A few long strides brought him from tree to tree, and the more he counted of these trees the more certain was he of safety. Tree after tree was passed, their tall thick columns—taller and thicker by night—formed a denser rampart between him and his enemies, an impenetrable protection against pursuit.
Finally, he was free! Free he felt, freely he walked, freely he thought, and the new idea, as it settled in his mind, seemed to fill him to strangling, it had such power of expansion; the lungs were more inflated, the stride became firmer, the head assumed a prouder air, and the back of him straightened rigid!
He was impelled forward, fatigue seemed to fly from him, an eager urgency of movement seemed to have come upon him; he was walking against time for freedom!
An endless number of dark solemn trees were passed, countless numbers of acres in front, behind, and around him, of this tree-covered upland, and still it remained night.

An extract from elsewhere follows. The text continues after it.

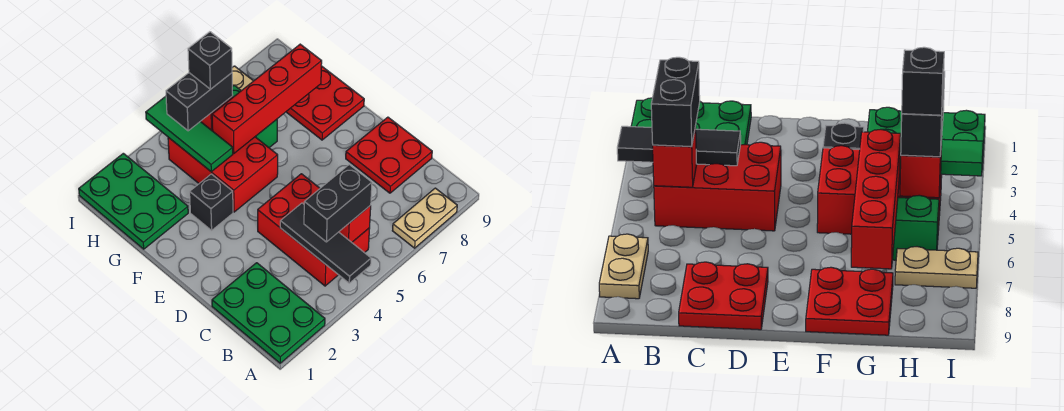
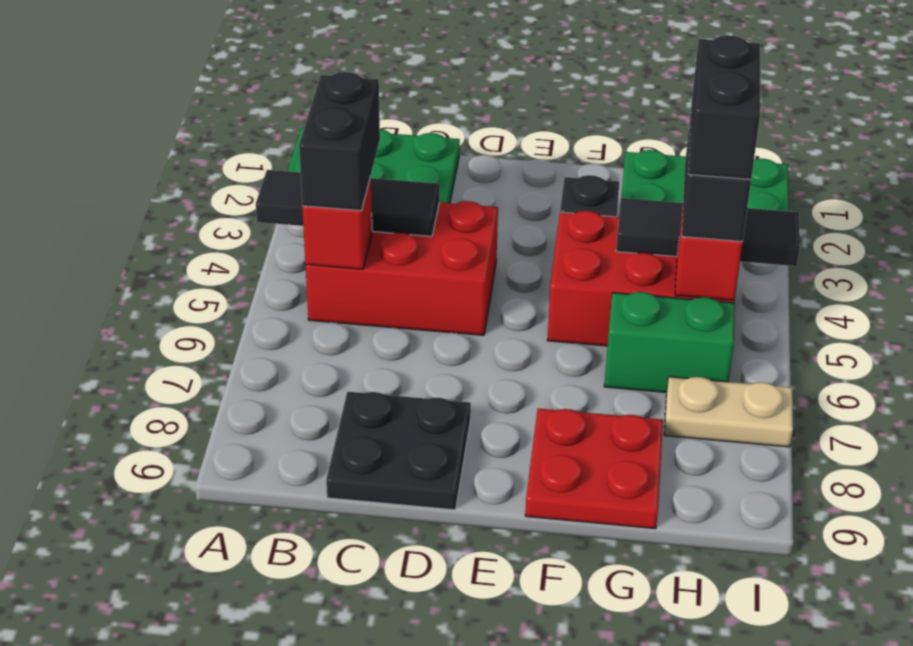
tan 1x2 plate [392,188,457,248] -> none
red 2x2 plate [346,117,432,193] -> black 2x2 plate [326,392,471,510]
green 1x3 tile [146,96,233,172] -> black 1x3 tile [616,198,800,266]
red 1x4 brick [212,44,322,153] -> none
black 1x1 brick [188,32,232,89] -> black 1x2 brick [688,35,760,179]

To darkness there seemed no end, nor did he want it to have end; he wished it would ever remain night and his enemies ever sleep.
But though the night was long, and friendlily sheltered him with its kind mantle of impenetrability, through which a fugitive was not visible, it had an end, for all things have an end; but Selim and the Watuta camp were far apart!
Daylight—a dull grey mantle seemingly, which night had put on for a fickle change—appeared, but greyer and greyer it came through the foliage above; it then came pale, and then a steely blue. A streak of silver light shot athwart his path; the foliage was a bright green, and the leaves moved responsively, gently sighing to the morning wind!
How cool, how fresh it was! How newly-born seemed the world, while the hum of busy insect life told him there were other creatures, after their rest, rejoicing in the new light of day!